Sometimes the thing we value most is a complete mystery to us. In his best selling book The Five Love Languages, Gary Smalley says that every way a person can possibly express love to someone can be summed up in one of five “love languages.” These languages are time, touch, words of affirmation, acts of service, and gifts. Most people tend to major on one or two, and minor on the rest. The ones at the bottom of your list are likely only barely important to you. My two primary love languages are touch and acts of service. Spending time with someone comes dead last in the list of what’s a good way for me to show affection. That’s pretty bad for someone who’s married to a person whose number one is “time spent!” It’s also pretty bad for a pastor, who needs to spend time with people every day. I’ve had to learn to operate outside of my gifting in that area, so I can fulfill my calling as a husband, father, and pastor.
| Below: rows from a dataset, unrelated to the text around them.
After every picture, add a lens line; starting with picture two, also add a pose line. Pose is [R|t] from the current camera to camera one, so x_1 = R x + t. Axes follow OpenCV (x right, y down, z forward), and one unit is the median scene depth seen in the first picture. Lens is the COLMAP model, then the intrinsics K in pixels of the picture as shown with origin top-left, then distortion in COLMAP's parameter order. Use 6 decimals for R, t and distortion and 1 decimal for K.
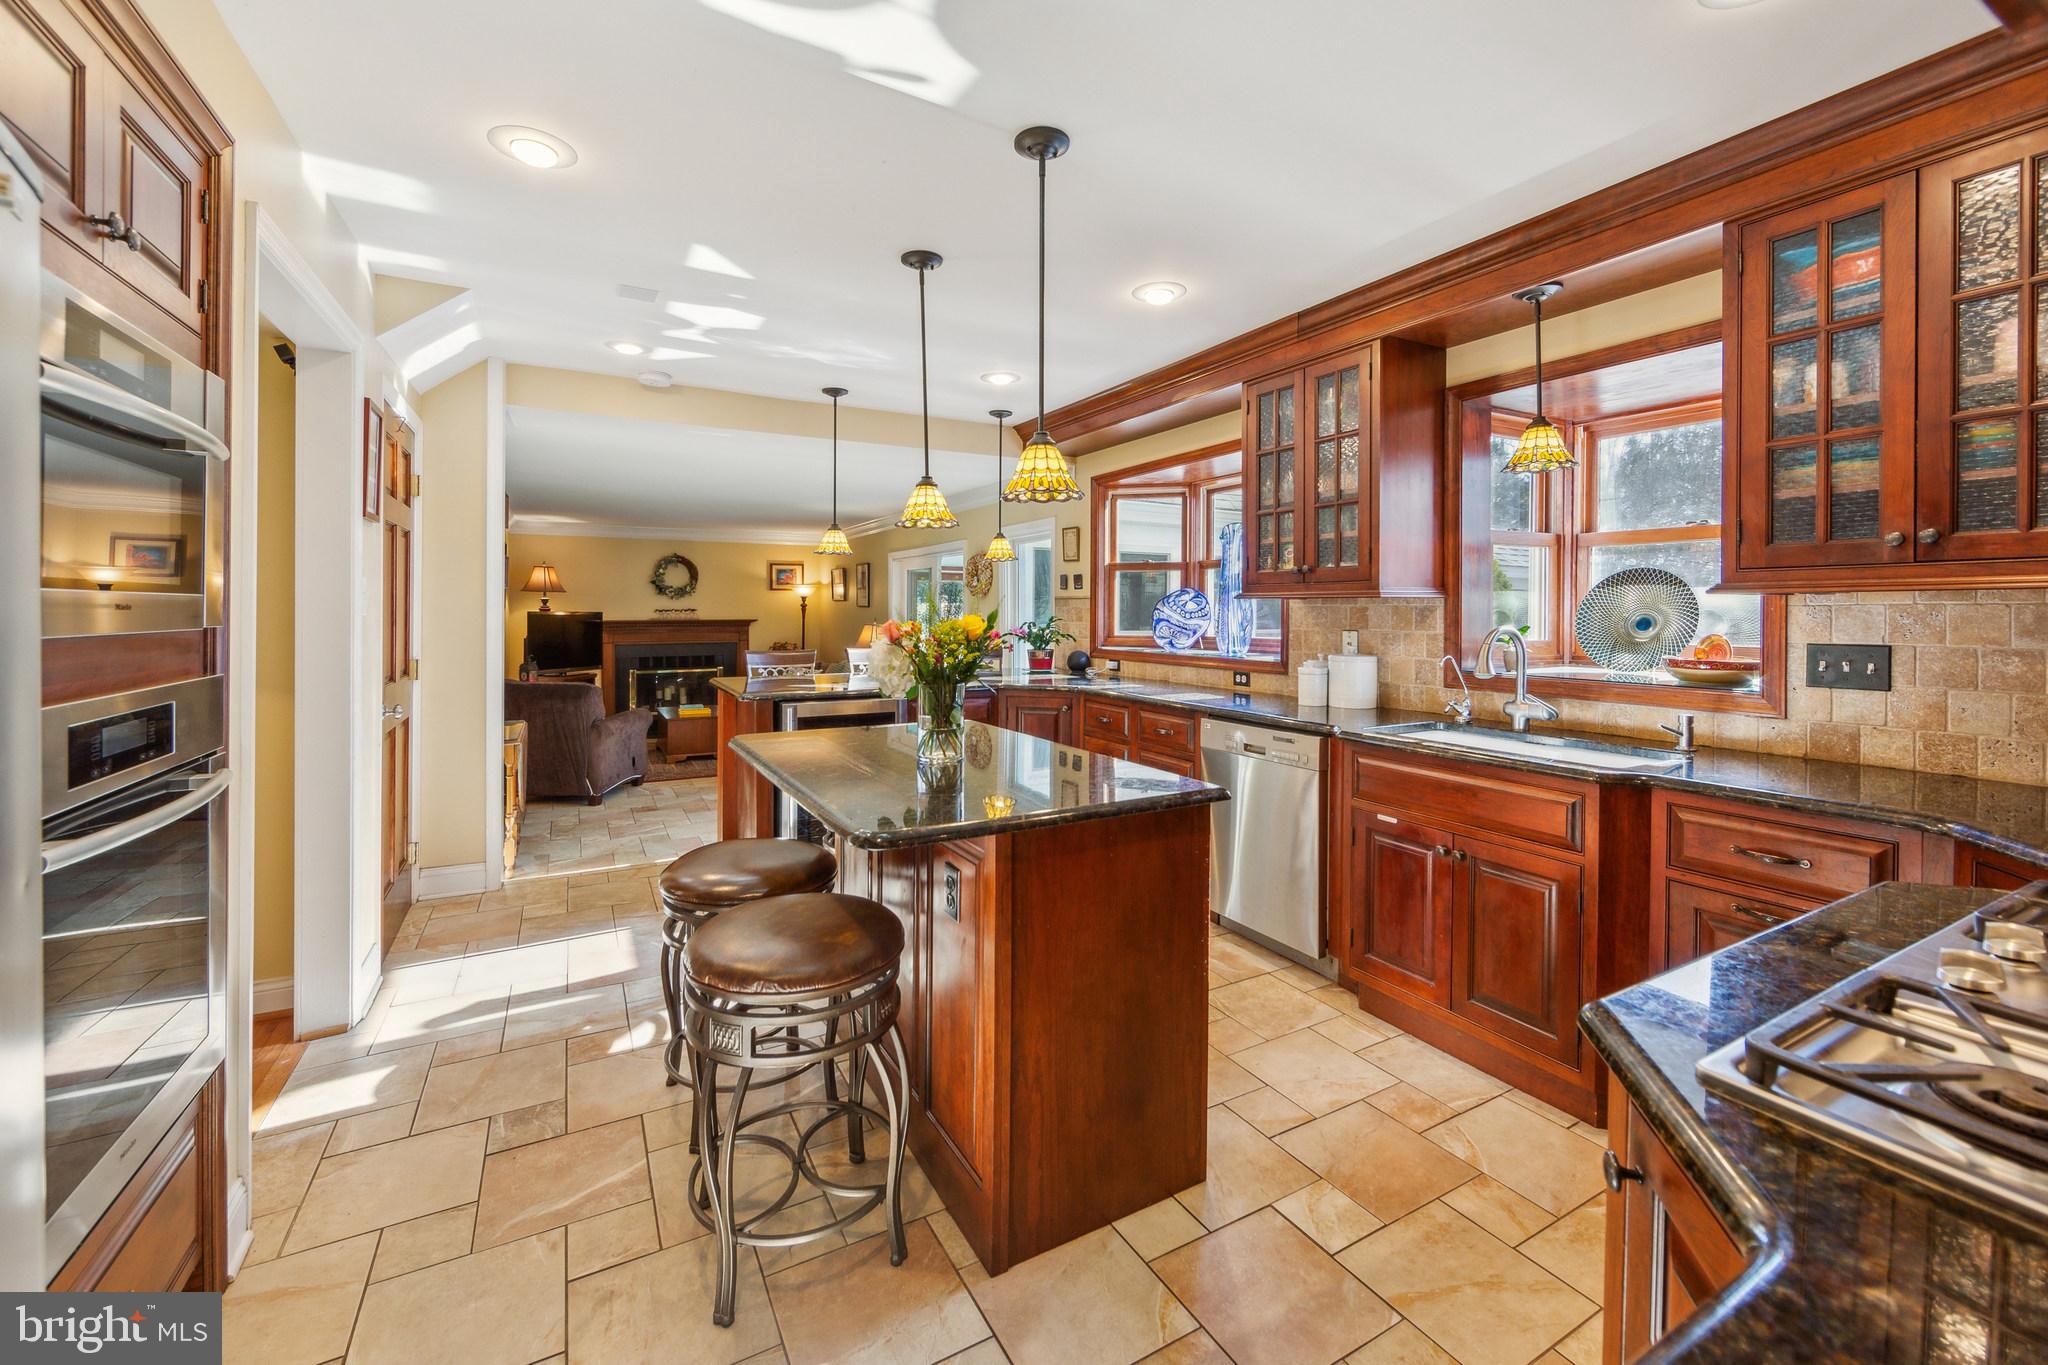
lens RADIAL K [[821.7, 0, 1025.1], [0, 821.7, 610.0], [0, 0, 1]] dist [-0.000306, 0.000003]
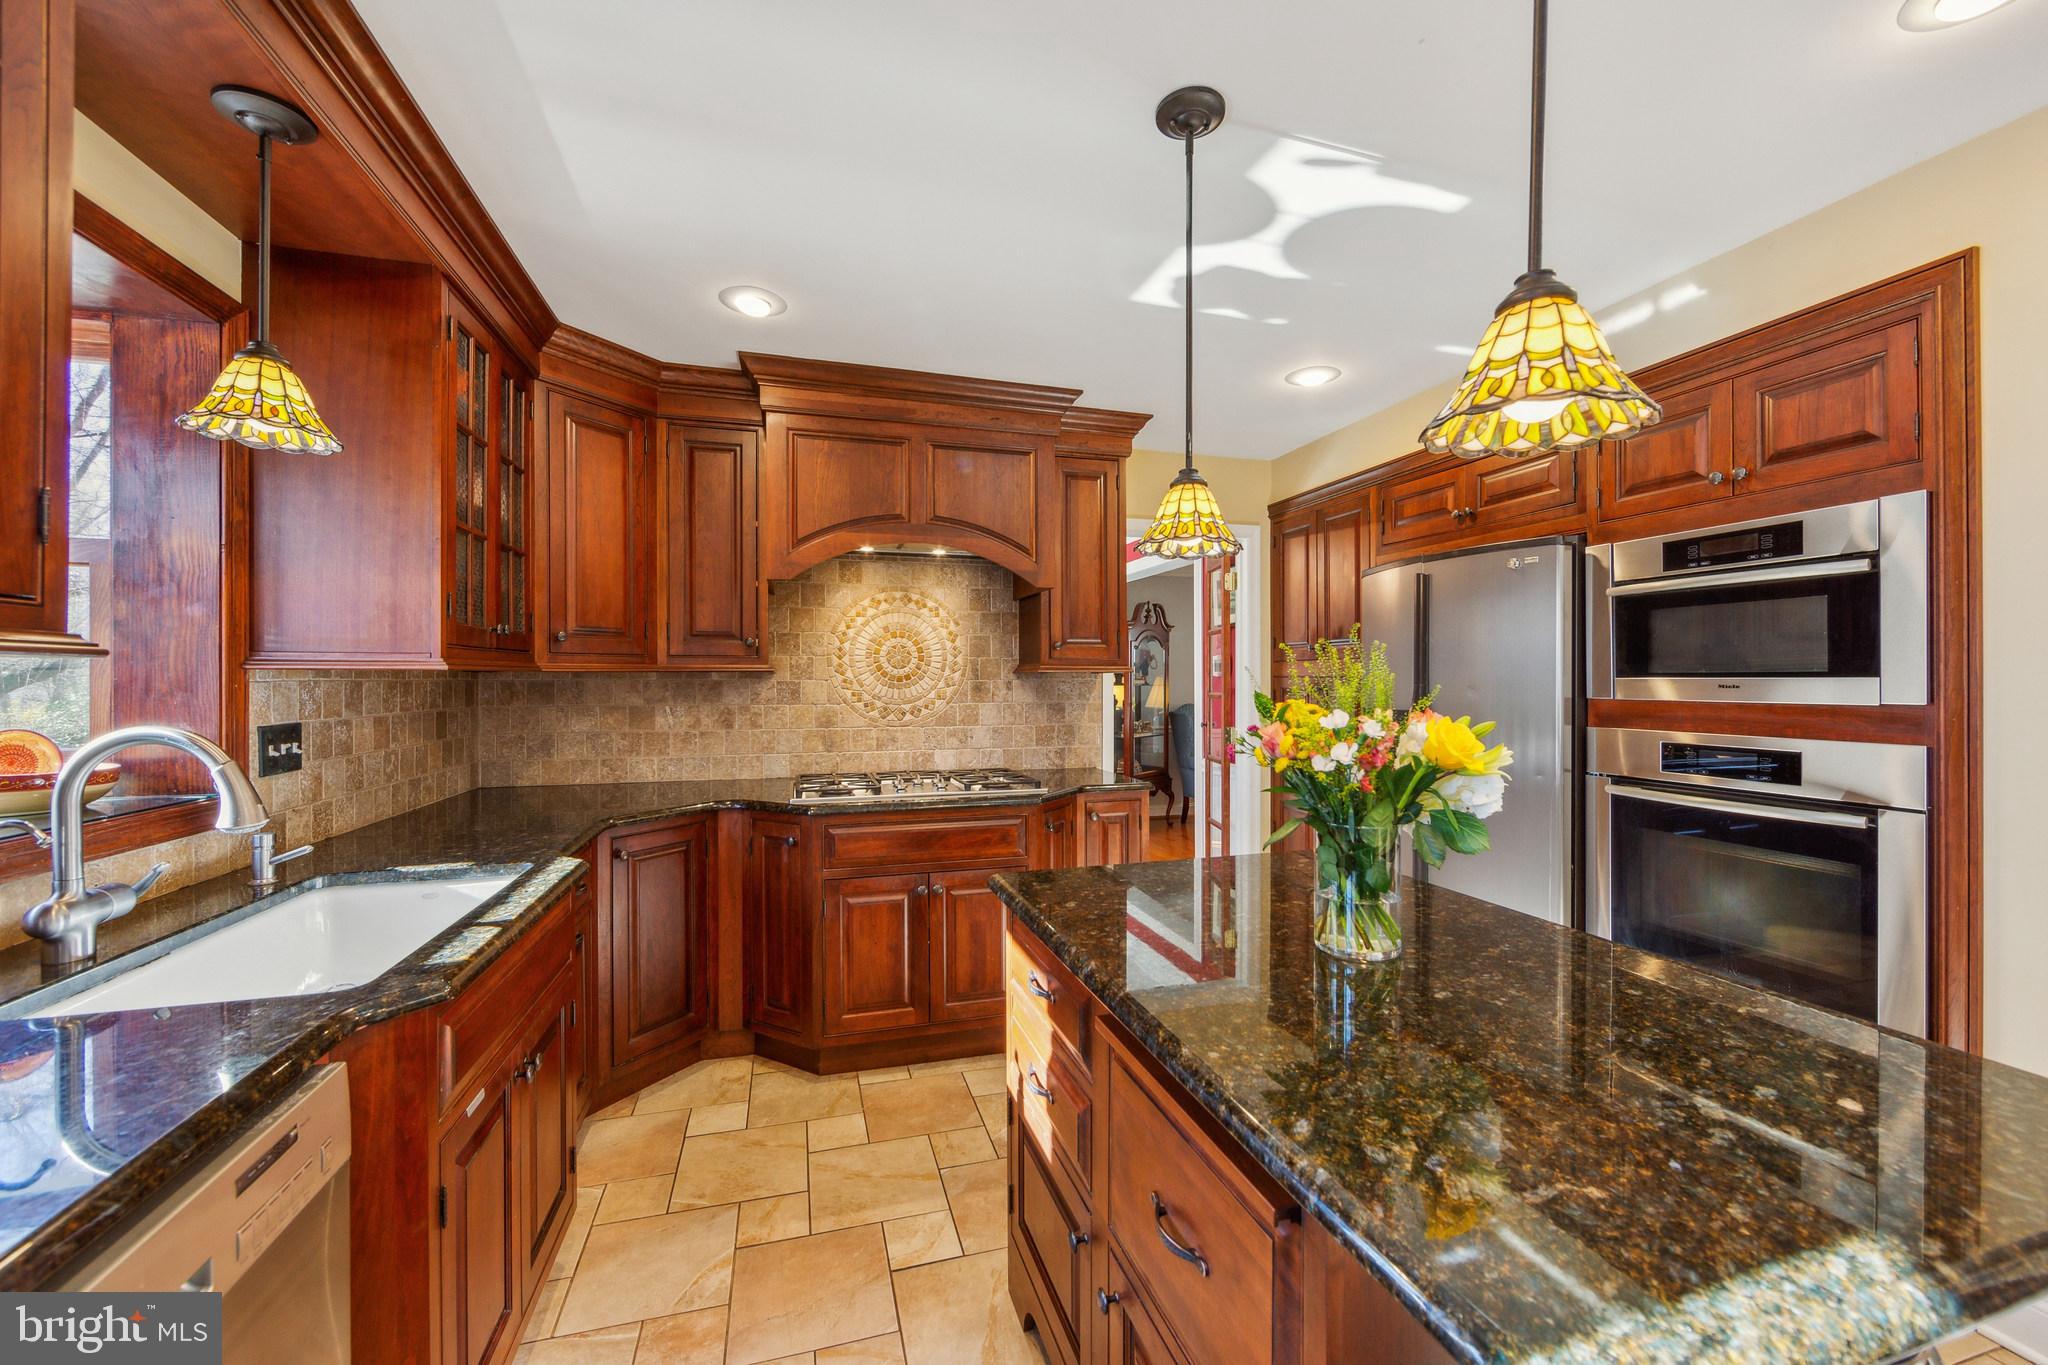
lens RADIAL K [[802.2, 0, 1026.4], [0, 802.2, 681.6], [0, 0, 1]] dist [-0.000820, -0.000249]
pose [[-0.976291, -0.001905, 0.216454, 0.001137], [-0.001646, 0.999998, 0.001377, -0.003618], [-0.216456, 0.000988, -0.976292, 0.742971]]
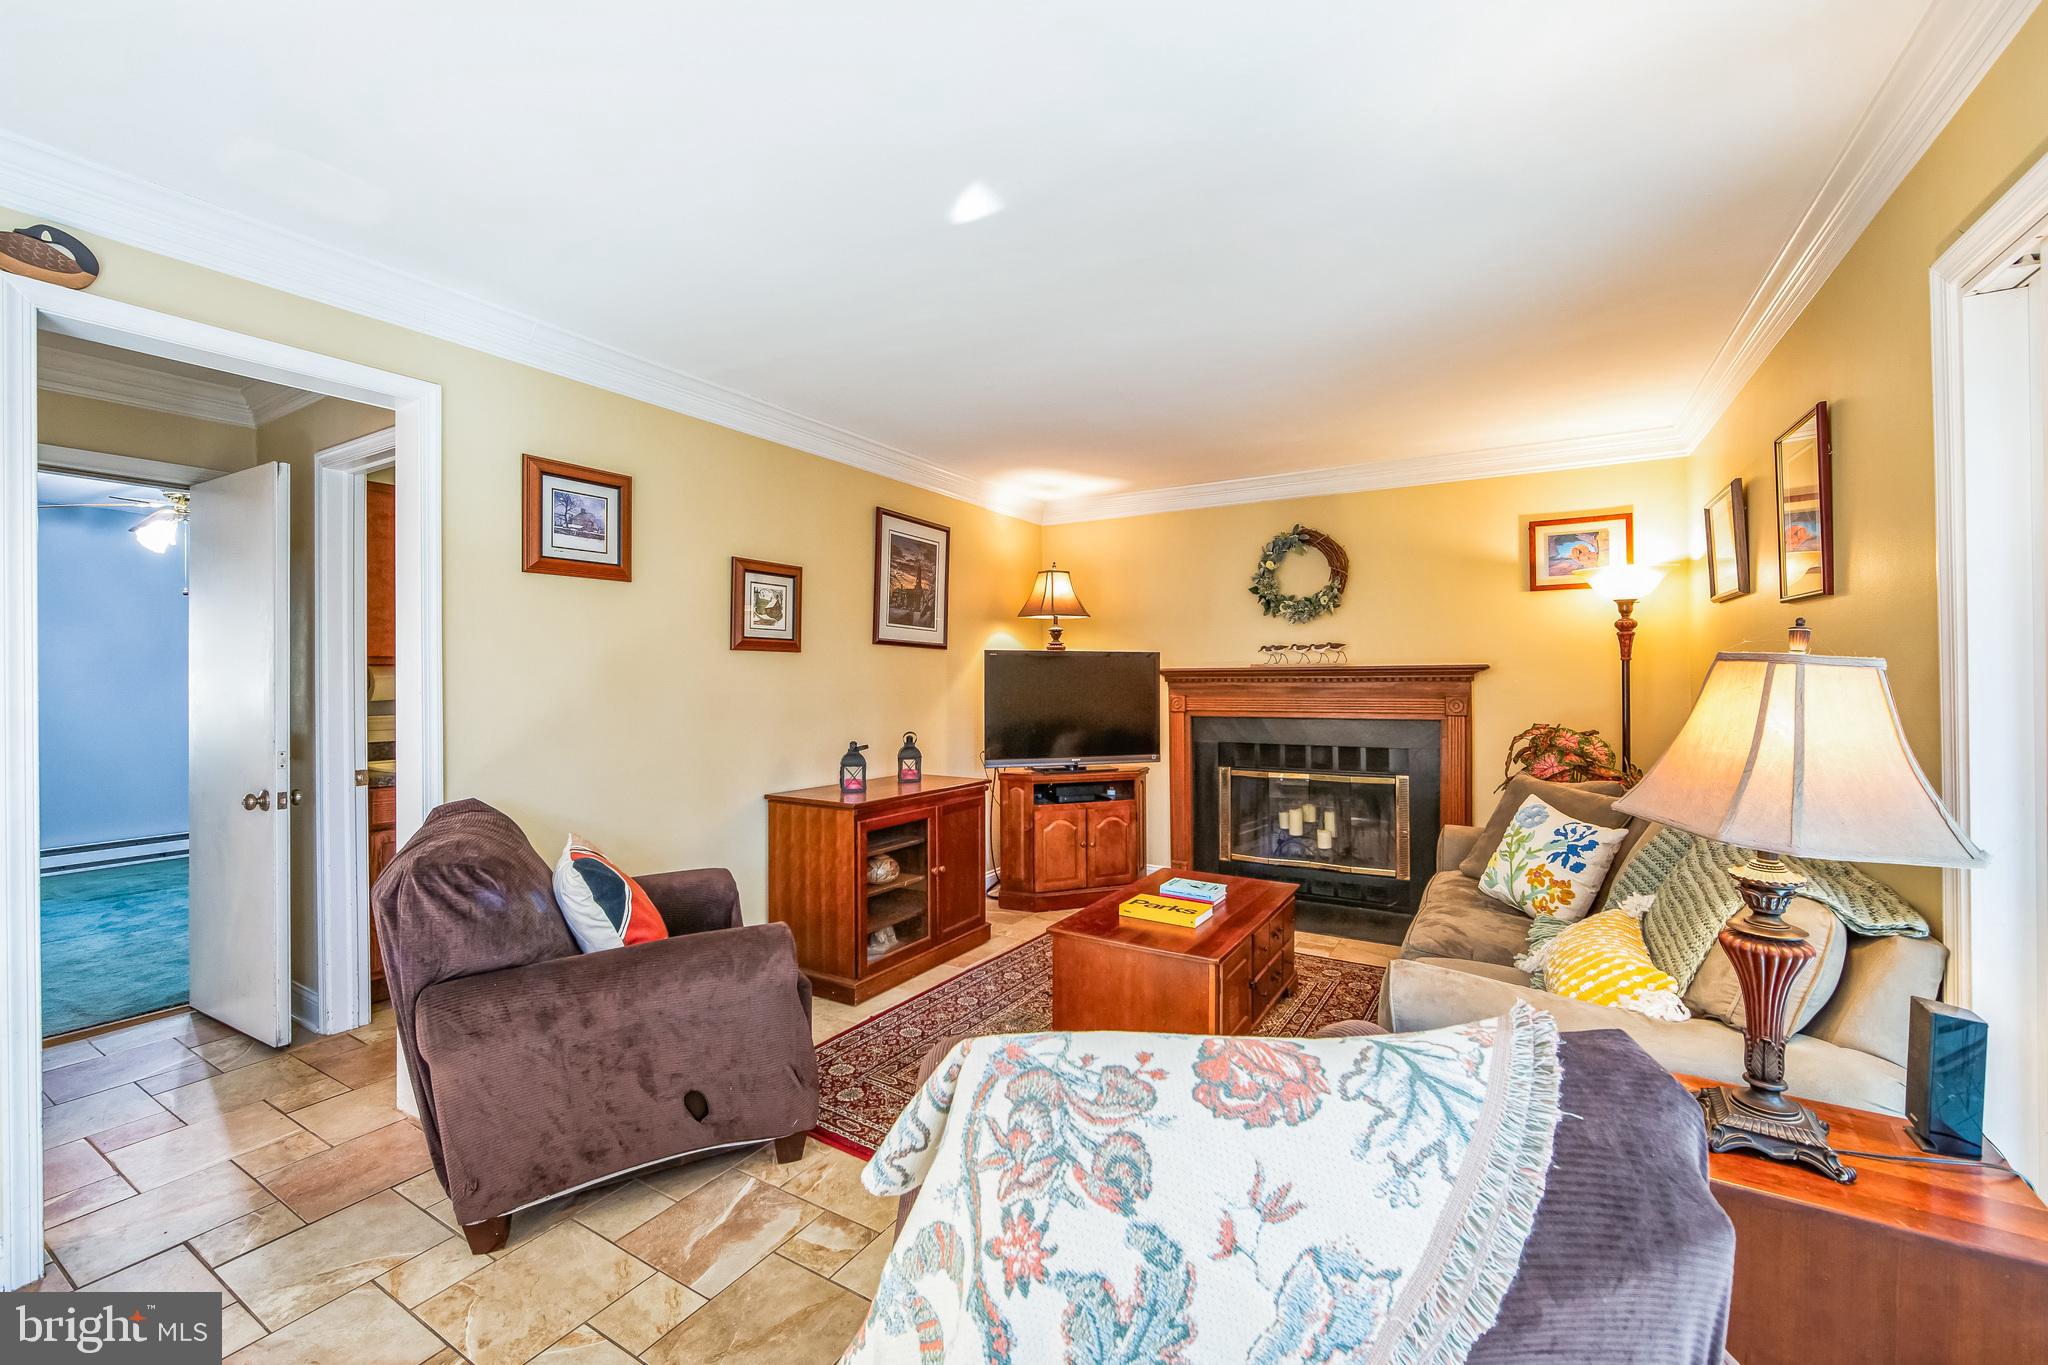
lens RADIAL K [[851.0, 0, 1019.9], [0, 851.0, 669.1], [0, 0, 1]] dist [-0.002042, -0.000143]
pose [[0.512519, -0.007446, -0.858644, -0.198154], [0.002286, 0.999971, -0.007307, 0.035116], [0.858673, 0.001782, 0.512521, 1.329120]]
It seems to me that the love language that you’re least likely to want to give is actually the one you guard the most. A person who’s a bad gift-giver likely is afraid they’ll go broke if they spend too much on gifts. A person who doesn’t give words of encouragement is afraid of saying the wrong thing. A person who doesn’t like to touch may feel a physical vulnerability due to an experience of wrong touch in earlier years. For me, time is something I don’t have much of. I feel like I never do nothing. (Yes, that was proper grammar. I mean I’m always doing something.!) Never having the luxury of doing nothing makes time something that I guard pretty closely. It also means that if I give you time, it’s a pretty significant gift.
The other day, Beth was upset because she wanted to talk to me, and while she was talking, I was clipping my fingernails. Just a small thing, but something that needed doing, I thought. To me, it was a simple, mindless task that I could take care of while we were talking. To her, it was a distraction that kept me from giving her all of my attention. She wanted all of my attention, just for a moment. I didn’t understand then. Maybe I do now.
God wants me to “kill my darlings.” He wants me to give Him that which is most difficult—that which doesn’t come naturally. He wants me to give Him my time—to sit and do nothing with Him. Thank God that we’re not called to sacrifice our children to Him (He actually didn’t require that Isaac be sacrificed, in the end). But we are called to “kill our darlings” for Him. What is the hardest thing for you to give to God? That’s probably what He wants the most!